En tant que stade terminal de diverses maladies cardiovasculaires, l’insuffisance cardiaque chronique a été étudiée pendant des décennies6. Plusieurs modèles murins ont été largement utilisés dans la recherche sur l’insuffisance cardiaque, y compris la perfusion de médicaments (angiotensine II), les troubles métaboliques (diabète ou régime riche en calories) et la constriction aortique7. Parmi ces modèles, la perfusion d’angiotensine II s’accompagne de divers effets secondaires pour les organes, tels que le rein7. L’induction de troubles métaboliques nécessite généralement une période de temps assez longue. La constriction aortique ascendante a été considérée comme ayant une pertinence limitée pour la maladie humaine7.
Le TAC est un modèle fiable qui augmente la postcharge et induit une hypertrophie cardiaque ainsi qu’une insuffisance cardiaque8. Le modèle TAC à poitrine ouverte a été décrit pour la première fois par Rockman et al. et a été utilisé dans de nombreux laboratoires à travers le monde9. Cependant, cette procédure TAC classique provoque un traumatisme assez important chez les souris et modifie leur comportement normal, ce qui peut prendre un long temps de récupération et perturber la poursuite du traitement10. D’autres procédures modifiées de TAC thoracique fermé ont réduit certaines étapes invasives, mais ont nécessité des compétences microchirurgicales ou une ventilation mécanique10,11.

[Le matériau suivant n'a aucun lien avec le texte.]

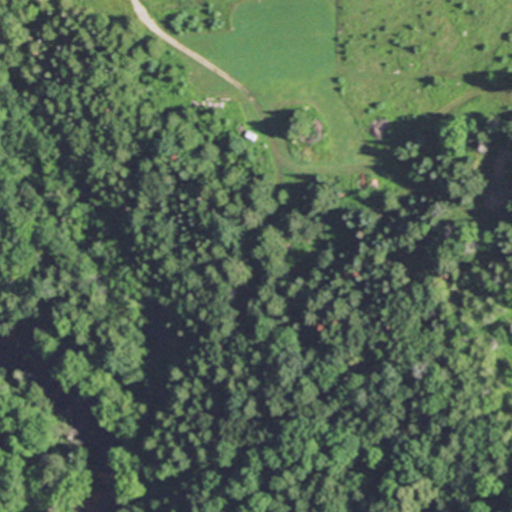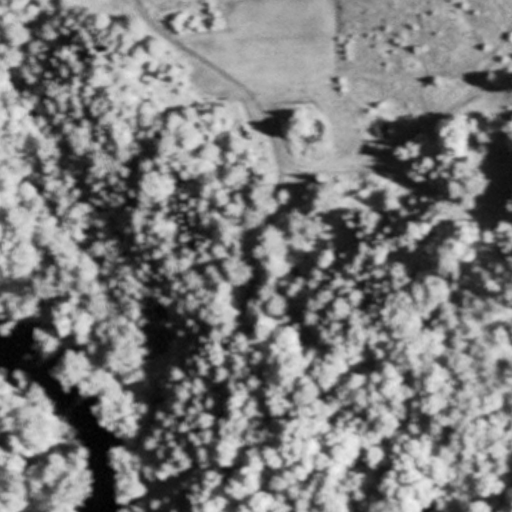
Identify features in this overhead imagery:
road: (140, 15)
river: (74, 416)
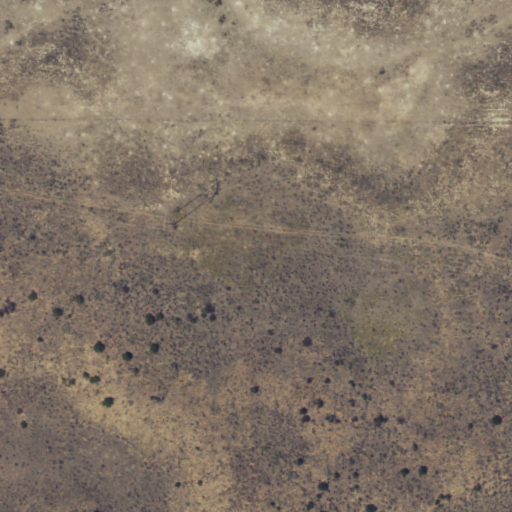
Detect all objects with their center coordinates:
power tower: (171, 215)
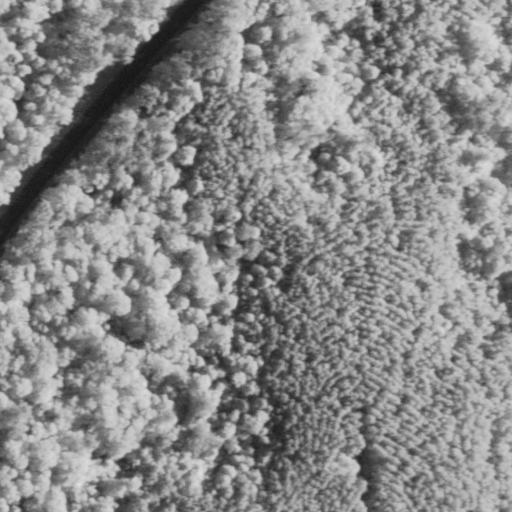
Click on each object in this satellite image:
road: (96, 115)
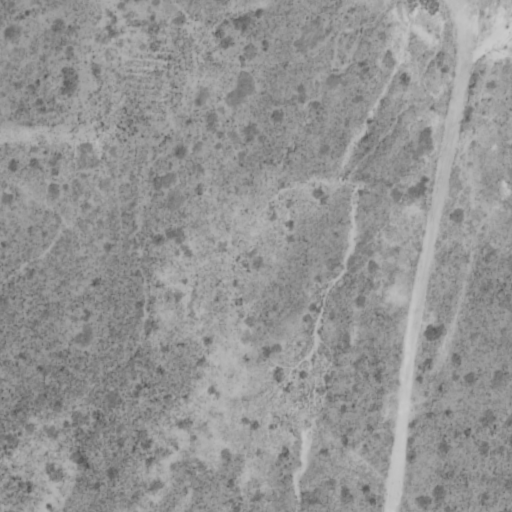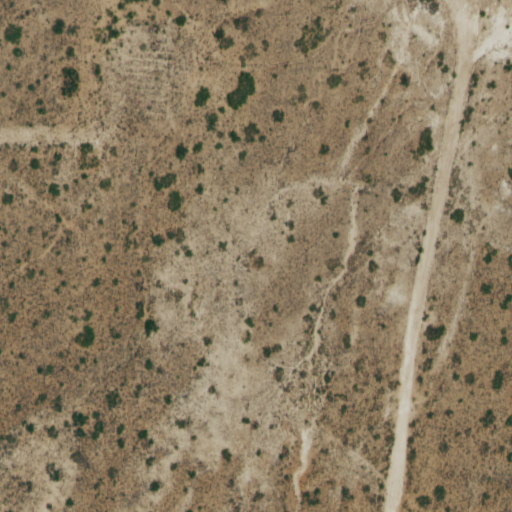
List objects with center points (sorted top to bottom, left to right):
road: (72, 159)
road: (428, 304)
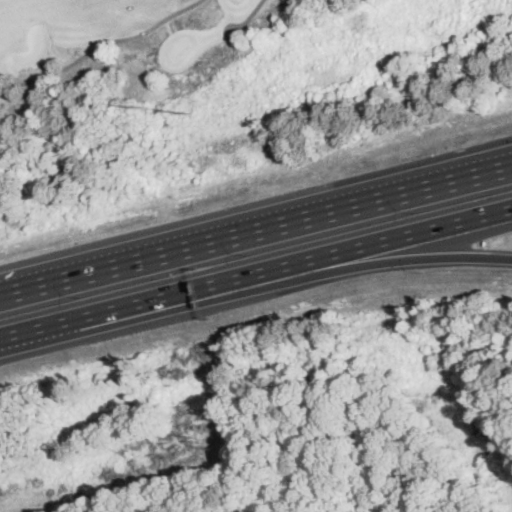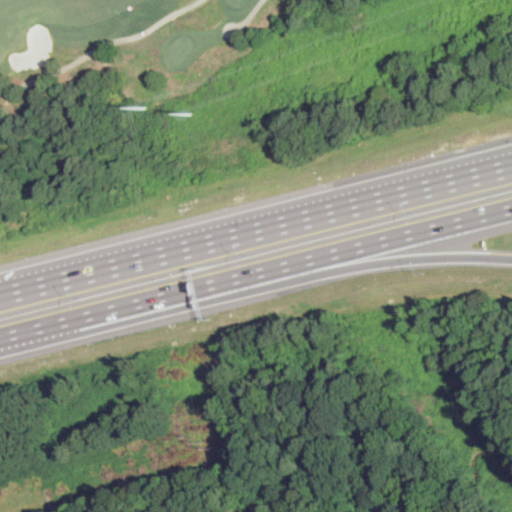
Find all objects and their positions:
road: (248, 17)
park: (122, 46)
road: (101, 47)
power tower: (148, 107)
power tower: (193, 113)
road: (419, 177)
road: (256, 229)
road: (371, 262)
road: (256, 271)
power tower: (205, 441)
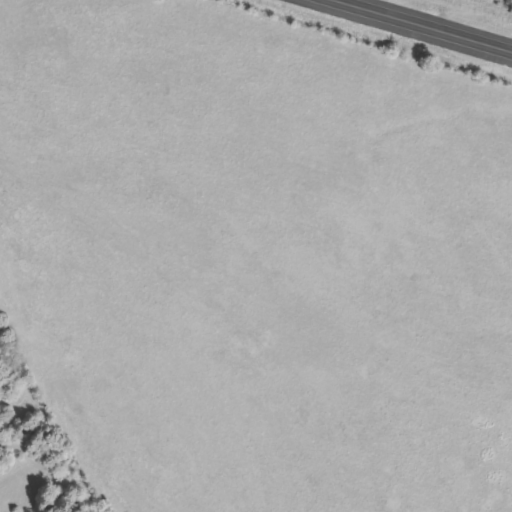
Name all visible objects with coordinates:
road: (434, 22)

Le présent protocole détaille une méthode étape par étape avec une approche mini-invasive de l’arc aortique à l’aide d’un rétracteur fabriqué par l’intermédiaire d’une incision médiane de 3 mm du bord supérieur du sternum. Ce modèle n’a pas besoin de compétences microchirurgicales, de ventilation mécanique ou de coupe à travers les côtes, offrant ainsi un moyen rapide, limité par les traumatismes chirurgicaux, simple et peu coûteux d’effectuer une chirurgie TAC.